Here, the judge did not provide notice to the parties that she was going to take judicial notice of David's arrest and conviction. It would have been prudent and preferable for her to do so. Before trial, the Goldmans moved in limine to exclude evidence related to David's arrest, and following a hearing, the judge allowed the motion as it pertained to the police report concerning the arrest. But all agreed that the Slesars could permissibly testify about their observations on the day of the arrest and their personal knowledge independent of the police report. As a result, the events leading to David's arrest were mentioned or alluded to multiple times during trial. Moreover, in the Goldmans' motion in limine, they specifically misrepresented that David was never convicted of the allegations contained in the police report. In such circumstances, it should not have been surprising that the judge took judicial notice of David's arrest and subsequent conviction. The Goldmans did not make any posttrial motions to be heard on the issue. Even though the judge should have notified the parties prior to taking judicial notice of David's criminal record, we discern no prejudice in these circumstances such that her failure to do so requires a new trial.

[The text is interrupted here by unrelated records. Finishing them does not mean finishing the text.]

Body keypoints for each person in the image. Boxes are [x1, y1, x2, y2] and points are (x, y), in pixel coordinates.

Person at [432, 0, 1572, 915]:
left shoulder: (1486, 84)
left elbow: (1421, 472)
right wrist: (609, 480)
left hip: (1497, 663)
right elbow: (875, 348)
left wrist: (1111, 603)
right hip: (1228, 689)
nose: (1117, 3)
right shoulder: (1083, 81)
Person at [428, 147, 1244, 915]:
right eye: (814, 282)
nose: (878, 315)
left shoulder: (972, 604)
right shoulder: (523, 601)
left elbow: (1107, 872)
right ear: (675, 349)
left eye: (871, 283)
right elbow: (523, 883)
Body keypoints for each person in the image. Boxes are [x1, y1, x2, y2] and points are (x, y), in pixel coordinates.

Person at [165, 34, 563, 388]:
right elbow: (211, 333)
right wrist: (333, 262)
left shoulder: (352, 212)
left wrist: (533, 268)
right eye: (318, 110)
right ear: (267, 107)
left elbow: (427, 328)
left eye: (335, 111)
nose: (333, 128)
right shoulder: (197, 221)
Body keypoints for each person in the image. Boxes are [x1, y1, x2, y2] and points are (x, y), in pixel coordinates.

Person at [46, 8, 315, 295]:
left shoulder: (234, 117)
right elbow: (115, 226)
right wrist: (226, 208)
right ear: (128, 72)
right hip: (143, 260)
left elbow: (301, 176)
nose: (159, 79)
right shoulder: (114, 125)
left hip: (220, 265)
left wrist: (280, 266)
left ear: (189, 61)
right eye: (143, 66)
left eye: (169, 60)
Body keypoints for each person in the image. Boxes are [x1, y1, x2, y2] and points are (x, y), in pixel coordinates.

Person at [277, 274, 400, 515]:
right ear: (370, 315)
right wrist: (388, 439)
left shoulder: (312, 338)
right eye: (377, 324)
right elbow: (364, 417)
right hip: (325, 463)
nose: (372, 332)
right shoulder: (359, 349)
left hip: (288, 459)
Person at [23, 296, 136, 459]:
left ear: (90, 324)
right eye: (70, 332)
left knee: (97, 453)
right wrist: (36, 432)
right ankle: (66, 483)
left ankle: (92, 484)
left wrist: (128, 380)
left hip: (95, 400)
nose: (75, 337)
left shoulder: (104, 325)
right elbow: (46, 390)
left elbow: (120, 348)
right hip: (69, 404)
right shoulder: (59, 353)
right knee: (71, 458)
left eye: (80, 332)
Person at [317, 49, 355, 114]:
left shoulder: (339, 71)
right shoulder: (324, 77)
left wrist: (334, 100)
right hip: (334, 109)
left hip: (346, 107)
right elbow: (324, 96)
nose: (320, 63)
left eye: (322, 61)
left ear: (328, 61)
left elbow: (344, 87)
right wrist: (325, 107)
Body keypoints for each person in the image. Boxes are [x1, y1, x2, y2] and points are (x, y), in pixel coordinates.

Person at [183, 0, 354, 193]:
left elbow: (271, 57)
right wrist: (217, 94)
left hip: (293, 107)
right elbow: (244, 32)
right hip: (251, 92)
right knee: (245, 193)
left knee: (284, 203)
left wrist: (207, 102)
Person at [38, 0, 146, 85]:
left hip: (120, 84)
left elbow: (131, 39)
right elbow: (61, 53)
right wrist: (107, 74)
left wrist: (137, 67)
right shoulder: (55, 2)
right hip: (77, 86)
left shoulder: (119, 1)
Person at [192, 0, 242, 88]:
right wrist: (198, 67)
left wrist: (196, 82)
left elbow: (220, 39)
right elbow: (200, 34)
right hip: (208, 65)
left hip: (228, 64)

We deny the Slesars' request for appellate attorney's fees and costs pursuant to Mass. R. A. P. 25, as appearing in 481 Mass. 1654 (2019), on the ground that the Goldmans' appeal is frivolous. See G. L. c. 211A, § 15. "Although the . . . appeal is unsuccessful, it is not frivolous." Gianareles v. Zegarowski, 467 Mass. 1012, 1015 n.4 (2014) .
Judgments entered May 3, 2021, affirmed.
The panelists are listed in order of seniority.